I do believe we are allowed to add observances without violating bal tosif. There are (surely) other examples where stuff was not just tacked onto Tisha b'Av. There are other examples where we do something in the evening but not necessarily all day. (??? - examples that will come to me in 10 minutes when I'm trying to fall asleep)

It sounds like you're just looking for a "bipartisan" organizing committee to break down these barriers.

If there's no cello and no woman singing, would you go along then ? You may have to cave on the mixed seating - just like many frum folks do at our Aish HaTorah shul.

To me, Yom HaShoah feels like a "mass yahrzeit" for those whose deaths went undated during that era. It is my understanding that that is how it's treated in many survivors' families. I don't observe it, not out of animosity but because all of my relatives, b"h, were here.

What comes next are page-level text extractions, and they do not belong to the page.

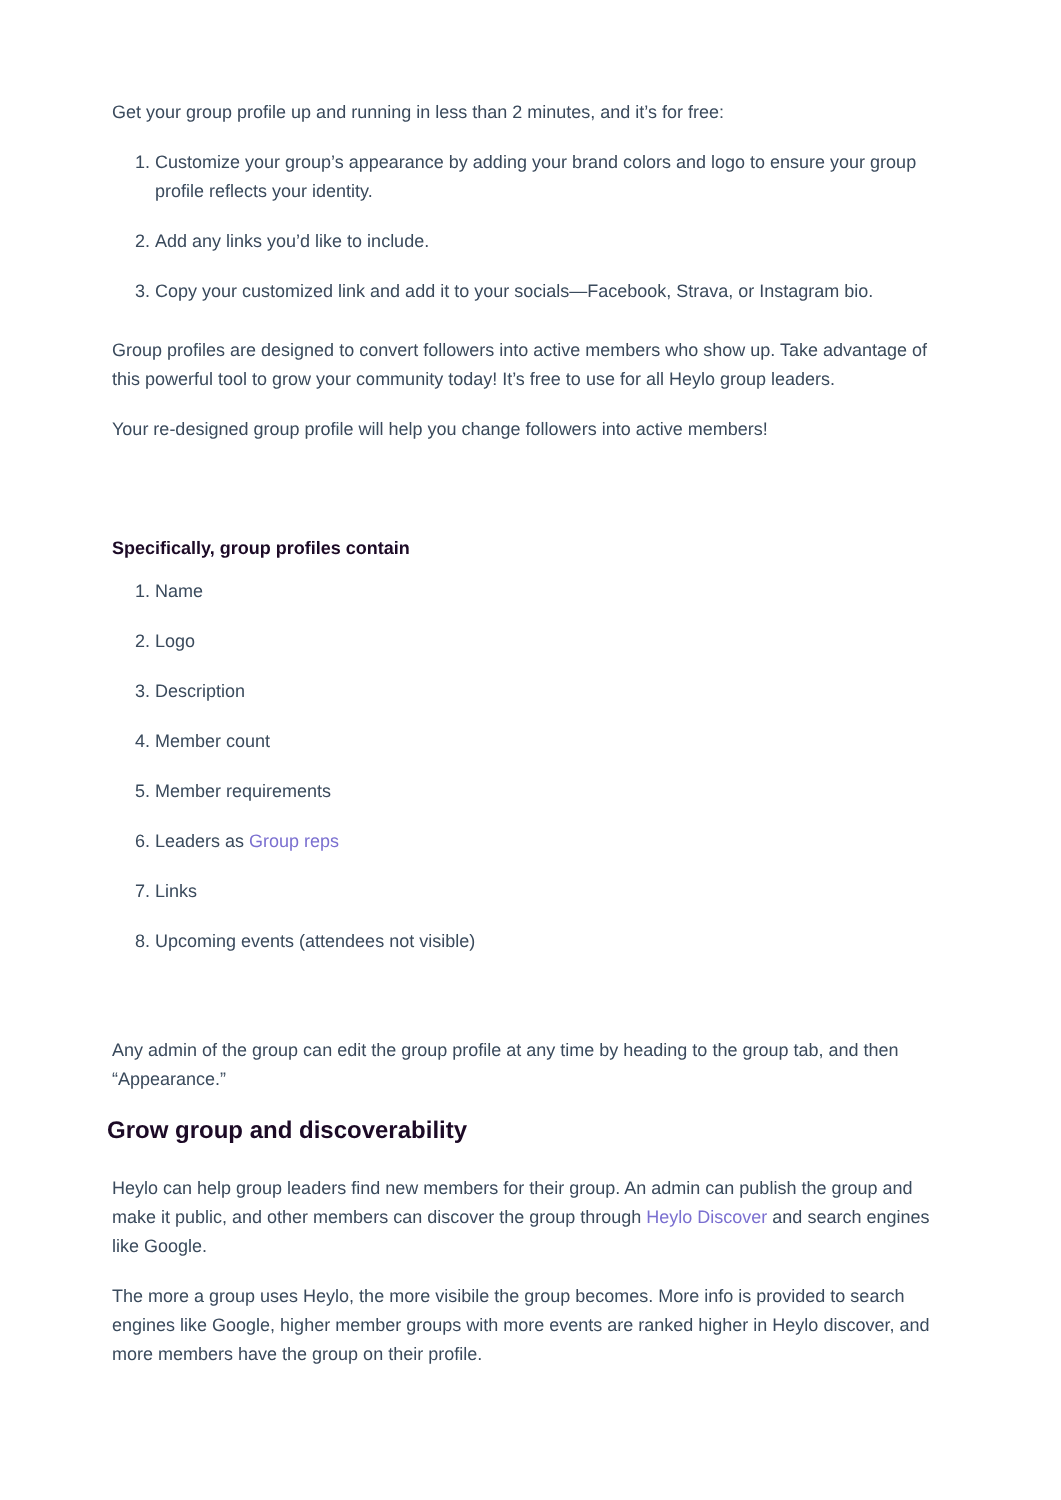Get your group profile up and running in less than 2 minutes, and it’s for free:
1. Customize your group’s appearance by adding your brand colors and logo to ensure your group profile reflects your identity.
2. Add any links you’d like to include.
3. Copy your customized link and add it to your socials—Facebook, Strava, or Instagram bio.
Group profiles are designed to convert followers into active members who show up. Take advantage of this powerful tool to grow your community today! It’s free to use for all Heylo group leaders.
Your re-designed group profile will help you change followers into active members!
Specifically, group profiles contain
1. Name
2. Logo
3. Description
4. Member count
5. Member requirements
6. Leaders as Group reps
7. Links
8. Upcoming events (attendees not visible)
Any admin of the group can edit the group profile at any time by heading to the group tab, and then “Appearance.”
Grow group and discoverability
Heylo can help group leaders find new members for their group. An admin can publish the group and make it public, and other members can discover the group through Heylo Discover and search engines like Google.
The more a group uses Heylo, the more visibile the group becomes. More info is provided to search engines like Google, higher member groups with more events are ranked higher in Heylo discover, and more members have the group on their profile.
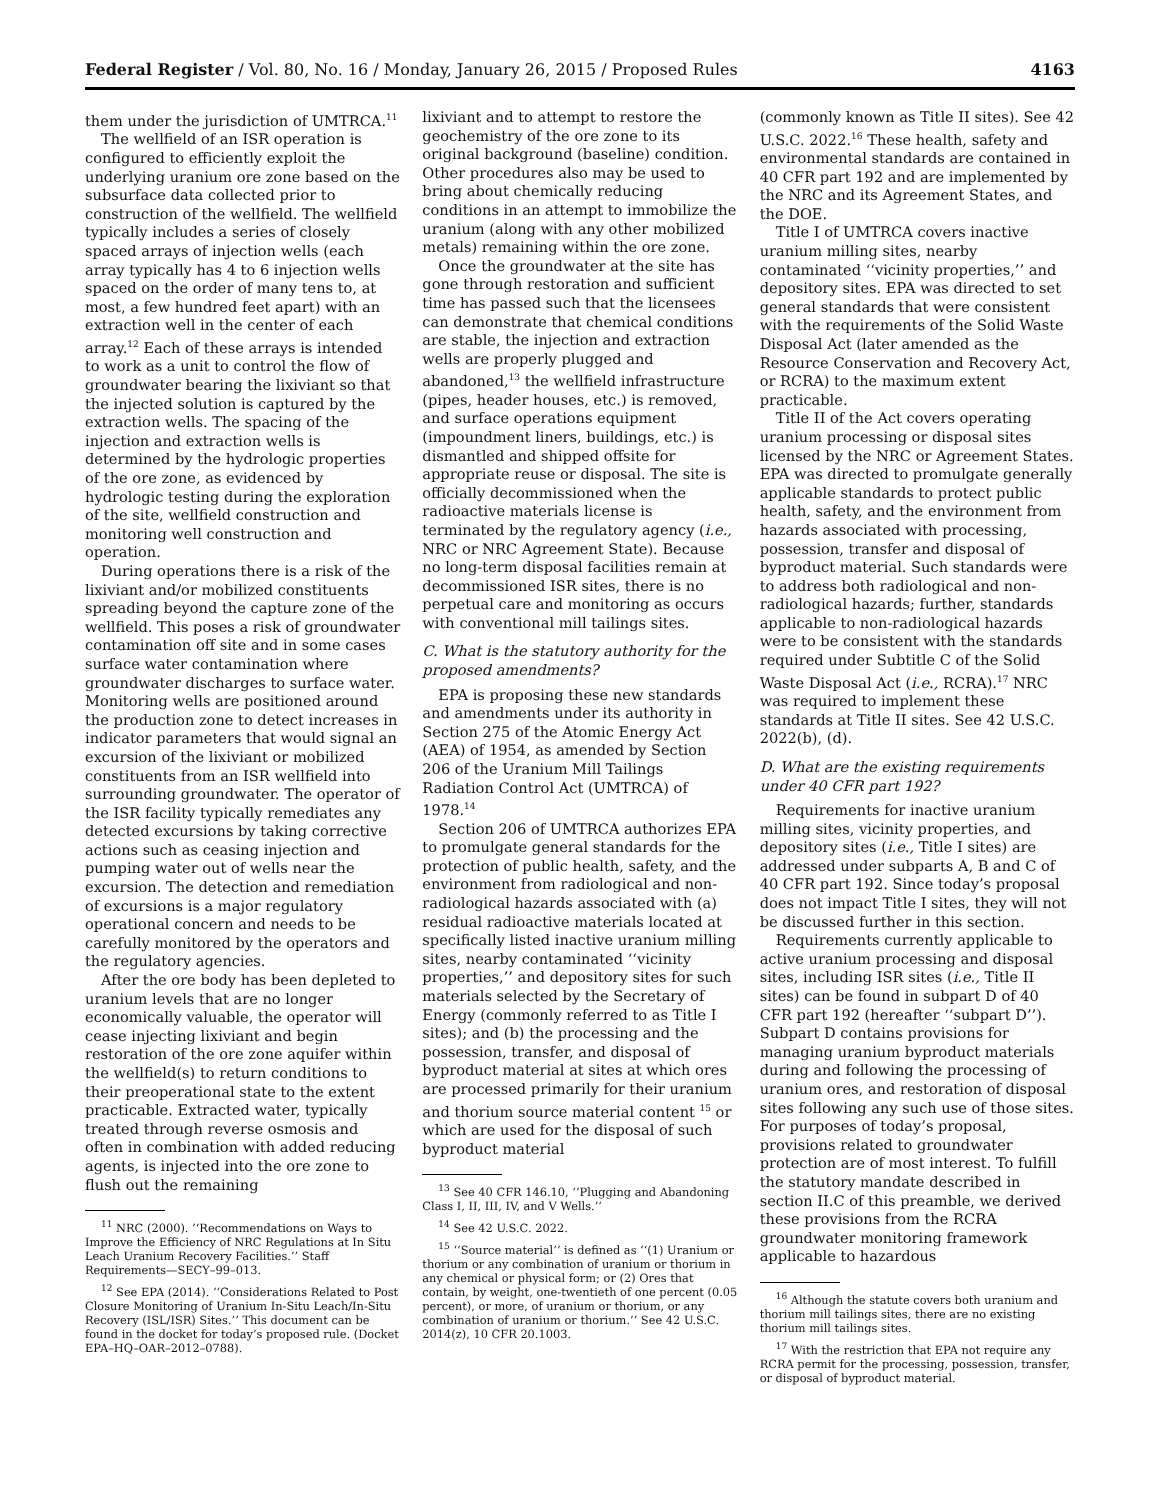Federal Register / Vol. 80, No. 16 / Monday, January 26, 2015 / Proposed Rules 4163
them under the jurisdiction of UMTRCA.<sup>11</sup>
The wellfield of an ISR operation is configured to efficiently exploit the underlying uranium ore zone based on the subsurface data collected prior to construction of the wellfield. The wellfield typically includes a series of closely spaced arrays of injection wells (each array typically has 4 to 6 injection wells spaced on the order of many tens to, at most, a few hundred feet apart) with an extraction well in the center of each array.<sup>12</sup> Each of these arrays is intended to work as a unit to control the flow of groundwater bearing the lixiviant so that the injected solution is captured by the extraction wells. The spacing of the injection and extraction wells is determined by the hydrologic properties of the ore zone, as evidenced by hydrologic testing during the exploration of the site, wellfield construction and monitoring well construction and operation.
During operations there is a risk of the lixiviant and/or mobilized constituents spreading beyond the capture zone of the wellfield. This poses a risk of groundwater contamination off site and in some cases surface water contamination where groundwater discharges to surface water. Monitoring wells are positioned around the production zone to detect increases in indicator parameters that would signal an excursion of the lixiviant or mobilized constituents from an ISR wellfield into surrounding groundwater. The operator of the ISR facility typically remediates any detected excursions by taking corrective actions such as ceasing injection and pumping water out of wells near the excursion. The detection and remediation of excursions is a major regulatory operational concern and needs to be carefully monitored by the operators and the regulatory agencies.
After the ore body has been depleted to uranium levels that are no longer economically valuable, the operator will cease injecting lixiviant and begin restoration of the ore zone aquifer within the wellfield(s) to return conditions to their preoperational state to the extent practicable. Extracted water, typically treated through reverse osmosis and often in combination with added reducing agents, is injected into the ore zone to flush out the remaining
<sup>11</sup> NRC (2000). ‘‘Recommendations on Ways to Improve the Efficiency of NRC Regulations at In Situ Leach Uranium Recovery Facilities.’’ Staff Requirements—SECY–99–013.
<sup>12</sup> See EPA (2014). ‘‘Considerations Related to Post Closure Monitoring of Uranium In-Situ Leach/In-Situ Recovery (ISL/ISR) Sites.’’ This document can be found in the docket for today’s proposed rule. (Docket EPA–HQ–OAR–2012–0788).
lixiviant and to attempt to restore the geochemistry of the ore zone to its original background (baseline) condition. Other procedures also may be used to bring about chemically reducing conditions in an attempt to immobilize the uranium (along with any other mobilized metals) remaining within the ore zone.
Once the groundwater at the site has gone through restoration and sufficient time has passed such that the licensees can demonstrate that chemical conditions are stable, the injection and extraction wells are properly plugged and abandoned,<sup>13</sup> the wellfield infrastructure (pipes, header houses, etc.) is removed, and surface operations equipment (impoundment liners, buildings, etc.) is dismantled and shipped offsite for appropriate reuse or disposal. The site is officially decommissioned when the radioactive materials license is terminated by the regulatory agency (i.e., NRC or NRC Agreement State). Because no long-term disposal facilities remain at decommissioned ISR sites, there is no perpetual care and monitoring as occurs with conventional mill tailings sites.
C. What is the statutory authority for the proposed amendments?
EPA is proposing these new standards and amendments under its authority in Section 275 of the Atomic Energy Act (AEA) of 1954, as amended by Section 206 of the Uranium Mill Tailings Radiation Control Act (UMTRCA) of 1978.<sup>14</sup>
Section 206 of UMTRCA authorizes EPA to promulgate general standards for the protection of public health, safety, and the environment from radiological and non-radiological hazards associated with (a) residual radioactive materials located at specifically listed inactive uranium milling sites, nearby contaminated ‘‘vicinity properties,’’ and depository sites for such materials selected by the Secretary of Energy (commonly referred to as Title I sites); and (b) the processing and the possession, transfer, and disposal of byproduct material at sites at which ores are processed primarily for their uranium and thorium source material content <sup>15</sup> or which are used for the disposal of such byproduct material
<sup>13</sup> See 40 CFR 146.10, ‘‘Plugging and Abandoning Class I, II, III, IV, and V Wells.’’
<sup>14</sup> See 42 U.S.C. 2022.
<sup>15</sup> ‘‘Source material’’ is defined as ‘‘(1) Uranium or thorium or any combination of uranium or thorium in any chemical or physical form; or (2) Ores that contain, by weight, one-twentieth of one percent (0.05 percent), or more, of uranium or thorium, or any combination of uranium or thorium.’’ See 42 U.S.C. 2014(z), 10 CFR 20.1003.
(commonly known as Title II sites). See 42 U.S.C. 2022.<sup>16</sup> These health, safety and environmental standards are contained in 40 CFR part 192 and are implemented by the NRC and its Agreement States, and the DOE.
Title I of UMTRCA covers inactive uranium milling sites, nearby contaminated ‘‘vicinity properties,’’ and depository sites. EPA was directed to set general standards that were consistent with the requirements of the Solid Waste Disposal Act (later amended as the Resource Conservation and Recovery Act, or RCRA) to the maximum extent practicable.
Title II of the Act covers operating uranium processing or disposal sites licensed by the NRC or Agreement States. EPA was directed to promulgate generally applicable standards to protect public health, safety, and the environment from hazards associated with processing, possession, transfer and disposal of byproduct material. Such standards were to address both radiological and non-radiological hazards; further, standards applicable to non-radiological hazards were to be consistent with the standards required under Subtitle C of the Solid Waste Disposal Act (i.e., RCRA).<sup>17</sup> NRC was required to implement these standards at Title II sites. See 42 U.S.C. 2022(b), (d).
D. What are the existing requirements under 40 CFR part 192?
Requirements for inactive uranium milling sites, vicinity properties, and depository sites (i.e., Title I sites) are addressed under subparts A, B and C of 40 CFR part 192. Since today’s proposal does not impact Title I sites, they will not be discussed further in this section.
Requirements currently applicable to active uranium processing and disposal sites, including ISR sites (i.e., Title II sites) can be found in subpart D of 40 CFR part 192 (hereafter ‘‘subpart D’’). Subpart D contains provisions for managing uranium byproduct materials during and following the processing of uranium ores, and restoration of disposal sites following any such use of those sites. For purposes of today’s proposal, provisions related to groundwater protection are of most interest. To fulfill the statutory mandate described in section II.C of this preamble, we derived these provisions from the RCRA groundwater monitoring framework applicable to hazardous
<sup>16</sup> Although the statute covers both uranium and thorium mill tailings sites, there are no existing thorium mill tailings sites.
<sup>17</sup> With the restriction that EPA not require any RCRA permit for the processing, possession, transfer, or disposal of byproduct material.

By the way, and I think I've said this before, I was living in a small town when Rabin was shot, and there was a gathering called that night for the entire Jewish community and believe me, everybody came.

The Chabad shaliach said we should, lest everybody would point fingers and say that all the frummies approved of his death.

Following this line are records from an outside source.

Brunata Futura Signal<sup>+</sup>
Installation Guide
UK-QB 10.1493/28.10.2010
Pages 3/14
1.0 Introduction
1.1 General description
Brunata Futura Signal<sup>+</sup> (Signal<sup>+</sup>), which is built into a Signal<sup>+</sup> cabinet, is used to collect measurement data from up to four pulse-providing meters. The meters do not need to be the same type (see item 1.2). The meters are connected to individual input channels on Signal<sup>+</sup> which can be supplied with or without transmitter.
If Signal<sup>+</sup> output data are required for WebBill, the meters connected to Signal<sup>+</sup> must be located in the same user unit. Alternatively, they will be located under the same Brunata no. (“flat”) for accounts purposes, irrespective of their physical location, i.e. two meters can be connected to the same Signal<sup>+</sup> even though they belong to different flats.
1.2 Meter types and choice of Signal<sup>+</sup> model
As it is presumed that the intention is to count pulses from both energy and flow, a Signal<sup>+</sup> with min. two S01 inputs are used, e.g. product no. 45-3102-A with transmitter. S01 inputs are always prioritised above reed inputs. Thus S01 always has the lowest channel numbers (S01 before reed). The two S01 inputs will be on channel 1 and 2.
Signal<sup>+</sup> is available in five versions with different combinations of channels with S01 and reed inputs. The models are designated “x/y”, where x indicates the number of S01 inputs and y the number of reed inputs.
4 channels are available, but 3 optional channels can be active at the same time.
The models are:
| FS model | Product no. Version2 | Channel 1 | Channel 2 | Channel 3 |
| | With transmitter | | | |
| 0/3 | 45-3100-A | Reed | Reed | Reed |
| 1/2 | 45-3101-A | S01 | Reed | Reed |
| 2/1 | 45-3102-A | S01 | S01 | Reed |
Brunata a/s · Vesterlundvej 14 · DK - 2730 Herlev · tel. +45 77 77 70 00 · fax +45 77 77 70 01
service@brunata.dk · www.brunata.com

A woman probably sang; the seating was definitely mixed. It was held in either the Reform or Conservative synagogue. We all went and sat and listened... period. Because what a chillul Hashem if we hadn't.

Nuff said from one tired brain.

(p.s. I clicked over here looking to comment on the "Is it badly done on purpose" post but couldn't find it... weird.)

Bob Miller said...

When new observances for Jews are orchestrated by the halachically uniformed, problems are inevitable. Also I think the original intent of Yom HaShoah was to highlight physical acts of heroic resistance as in the Warsaw Ghetto uprising---linking these to the "new Jewish attitude" in the State of Israel. It did not focus on or really take into account the widespread spiritual heroism of Orthodox Jews during the Shoah. The Orthodox were mostly left out of both the concept and the format of Yom HaShoah, and certainly its timing, as Garnel noted. Often, the general, largely secular, Jewish community thinks it can push or shame the Orthodox into compliance with its program. Lately, we're not so pushable!

Anonymous said...

I'll give you another view, entirely secular, slightly related. I am not dead in love with commemorations of 9/11. I am not a fan of most tragedy remembrances. And the sheer number of days we would have to hallow would trivialize all of them.
Jenny

DrJ said...

I agree that there can be misunderstanding and intolerance from both sides. However you should be aware that the so-called mourning practices during the sefira, have nothing to do with the mitzvah of sefira and having nothing to do with the talmudic story of rabbi Akiva's students. Rather, the customs began sometime during the early middle ages in response to some terrible massacres of Jews, that apparently nobody except historians know about.
see:
www.vbm-torah.org/archive/halak61/24sefirathaomer3.doc

So in essence we have this phony mourning practice that relates to a plague that may or may not have happened over 2000 years ago or some massacre 1000 years ago that nobody even knows about. This, in contrast to Yom Hashoa, which commemorates victims some of which who are still living, or their immediate descendants.

So I have a hard time with the heredi response, and I think they have well-earned ridicule on this matter.